Prediction of COPD risk accounting for time-varying smoking exposures.


Chang JT(1), Meza R(1), Levy DT(2), Arenberg D(3), Jeon J(1).
Author information:
(1)Department of Epidemiology, School of Public Health, University of Michigan, Ann Arbor, Michigan, United States of America.
(2)Department of Oncology, Georgetown Lombardi Comprehensive Cancer Center, Washington D.C., DC, United States of America.
(3)Division of Pulmonary and Critical Medicine, Department of Internal Medicine, University of Michigan Medical School, Ann Arbor, Michigan, United States of America.

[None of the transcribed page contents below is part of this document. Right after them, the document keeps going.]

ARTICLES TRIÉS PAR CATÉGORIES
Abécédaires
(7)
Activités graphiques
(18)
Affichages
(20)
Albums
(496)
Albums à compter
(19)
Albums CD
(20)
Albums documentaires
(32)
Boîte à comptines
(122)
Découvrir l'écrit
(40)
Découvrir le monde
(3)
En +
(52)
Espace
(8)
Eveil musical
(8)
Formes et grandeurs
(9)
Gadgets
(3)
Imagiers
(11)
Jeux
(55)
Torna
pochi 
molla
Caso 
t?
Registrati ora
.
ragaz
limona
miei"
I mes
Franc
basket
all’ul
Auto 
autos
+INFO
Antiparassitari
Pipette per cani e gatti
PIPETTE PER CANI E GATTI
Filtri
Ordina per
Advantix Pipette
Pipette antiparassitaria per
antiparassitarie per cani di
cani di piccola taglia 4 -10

RATIONALE: Chronic Obstructive Pulmonary Disease (COPD) is the fourth leading cause of death in the United States. Studies have primarily assessed the relationship between smoking on COPD risk focusing on summary measures, like smoking status. OBJECTIVE: Develop a COPD risk prediction model incorporating individual time-varying smoking exposures. METHODS: The Nurses' Health Study (N = 86,711) and the Health Professionals Follow-up Study (N = 39,817) data was used to develop a COPD risk prediction model. Data was randomly split in 50-50 samples for model building and validation. Cox regression with time-varying covariates was used to assess the association between smoking duration, intensity and year-since-quit and self-reported COPD diagnosis incidence. We evaluated the model calibration as well as discriminatory accuracy via the Area Under the receiver operating characteristic Curve (AUC). We computed 6-year risk of COPD incidence given various individual smoking scenarios. RESULTS: Smoking duration, year-since-quit (if former smokers), sex, and interaction of sex and smoking duration are significantly associated with the incidence of diagnosed COPD. The model that incorporated time-varying smoking variables yielded higher AUCs compared to models using only pack-years. The AUCs for the model were 0.80 (95% CI: 0.74-0.86) and 0.73 (95% CI: 0.70-0.77) for males and females, respectively. CONCLUSIONS: Utilizing detailed smoking pattern information, the model predicts COPD risk with better accuracy than models based on only smoking summary measures. It might serve as a tool for early detection programs by identifying individuals at high-risk for COPD.